TAREFA 1:
Transcreva do texto sobre o projeto GPS o trecho que vai de "Não obstante as" até "momento de partilha.".
TAREFA 2:
Escreva o que vem a seguir no texto sobre o projeto GPS, a partir da última frase apresentada.

Não obstante as adversidades causadas pela nova realidade que nos avassalou, decidimos em conjunto com as famílias dar continuidade ao projeto GPS, mas numa modalidade à distância. Assim, tivemos o prazer de contar com duas das convidadas: a Dr.ª Melissa Cravo, audiologista do CED Jacob Rodrigues Pereira, e a Dr.ª Tatiana Louro, psicóloga e coordenadora do 5 Sentidos. A primeira falou-nos acerca de vários aspetos relacionados com a surdez, nomeadamente dos apoios sociais disponíveis e de tecnologias auditivas, de uma forma muito enriquecedora. A segunda ministrou uma sessão acerca da retoma da nova realidade, abordando estratégias para lidar com situações adversas e esclarecendo dúvidas e receios, o que constituiu um ótimo momento de partilha.

DADOS A ANALISAR:
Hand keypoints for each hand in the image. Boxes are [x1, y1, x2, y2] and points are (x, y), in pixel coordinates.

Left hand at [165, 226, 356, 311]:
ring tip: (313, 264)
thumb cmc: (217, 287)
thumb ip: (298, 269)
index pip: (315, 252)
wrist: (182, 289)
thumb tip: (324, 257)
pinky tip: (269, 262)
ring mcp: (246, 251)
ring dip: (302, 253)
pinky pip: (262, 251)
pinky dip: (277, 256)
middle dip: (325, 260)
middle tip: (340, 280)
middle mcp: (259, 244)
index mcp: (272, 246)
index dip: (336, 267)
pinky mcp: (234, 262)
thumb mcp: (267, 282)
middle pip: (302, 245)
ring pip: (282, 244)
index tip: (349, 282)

==

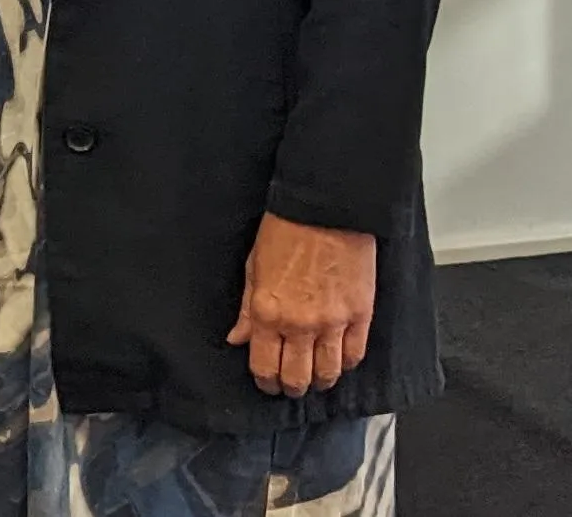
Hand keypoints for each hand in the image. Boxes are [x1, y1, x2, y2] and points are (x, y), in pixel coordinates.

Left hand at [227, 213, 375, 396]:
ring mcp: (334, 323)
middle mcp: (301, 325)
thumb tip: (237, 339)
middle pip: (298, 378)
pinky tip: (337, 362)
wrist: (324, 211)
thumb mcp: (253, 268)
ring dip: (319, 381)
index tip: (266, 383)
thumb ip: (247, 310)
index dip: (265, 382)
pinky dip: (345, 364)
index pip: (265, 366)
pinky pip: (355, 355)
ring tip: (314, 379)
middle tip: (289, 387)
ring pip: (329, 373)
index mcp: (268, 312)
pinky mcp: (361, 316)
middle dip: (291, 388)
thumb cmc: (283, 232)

RESPOSTA ESPERADA 1:
Não obstante as adversidades causadas pela nova realidade que nos avassalou, decidimos em conjunto com as famílias dar continuidade ao projeto GPS, mas numa modalidade à distância. Assim, tivemos o prazer de contar com duas das convidadas: a Dr.ª Melissa Cravo, audiologista do CED Jacob Rodrigues Pereira, e a Dr.ª Tatiana Louro, psicóloga e coordenadora do 5 Sentidos. A primeira falou-nos acerca de vários aspetos relacionados com a surdez, nomeadamente dos apoios sociais disponíveis e de tecnologias auditivas, de uma forma muito enriquecedora. A segunda ministrou uma sessão acerca da retoma da nova realidade, abordando estratégias para lidar com situações adversas e esclarecendo dúvidas e receios, o que constituiu um ótimo momento de partilha.

RESPOSTA ESPERADA 2:
No final, realizámos uma sessão de reflexão com recolha de opiniões e sugestões para o próximo ano letivo, na qual apresentamos um questionário de satisfação de preenchimento anónimo com uma componente quantitativa (perguntas de resposta fechada) e qualitativa (perguntas resposta aberta e mais descritiva), elaborado para o efeito.

O retorno que obtivemos dos pais através do questionário foi muito positivo. Em primeiro lugar, o facto de todos terem respondido foi um bom indicador de envolvimento no projeto. Depois, parece-nos que aprovaram a sua qualidade ao concordarem totalmente ou bastante com as questões relacionadas com a estrutura do projeto, com a utilidade das suas sessões, com a proximidade que este proporcionou entre pais e profissionais e com a importância da sua criação e do enriquecimento pessoal facultado. Abaixo encontram-se dois gráficos exemplificativos destas respostas distribuídas numa escala de Likert de 5 níveis (1- Discordo totalmente; 2- Discordo Pouco; 3- Concordo; 4 - Concordo bastante; Concordo totalmente) às quais responderam as 5 famílias participantes (Gráfico 1 e Gráfico 2).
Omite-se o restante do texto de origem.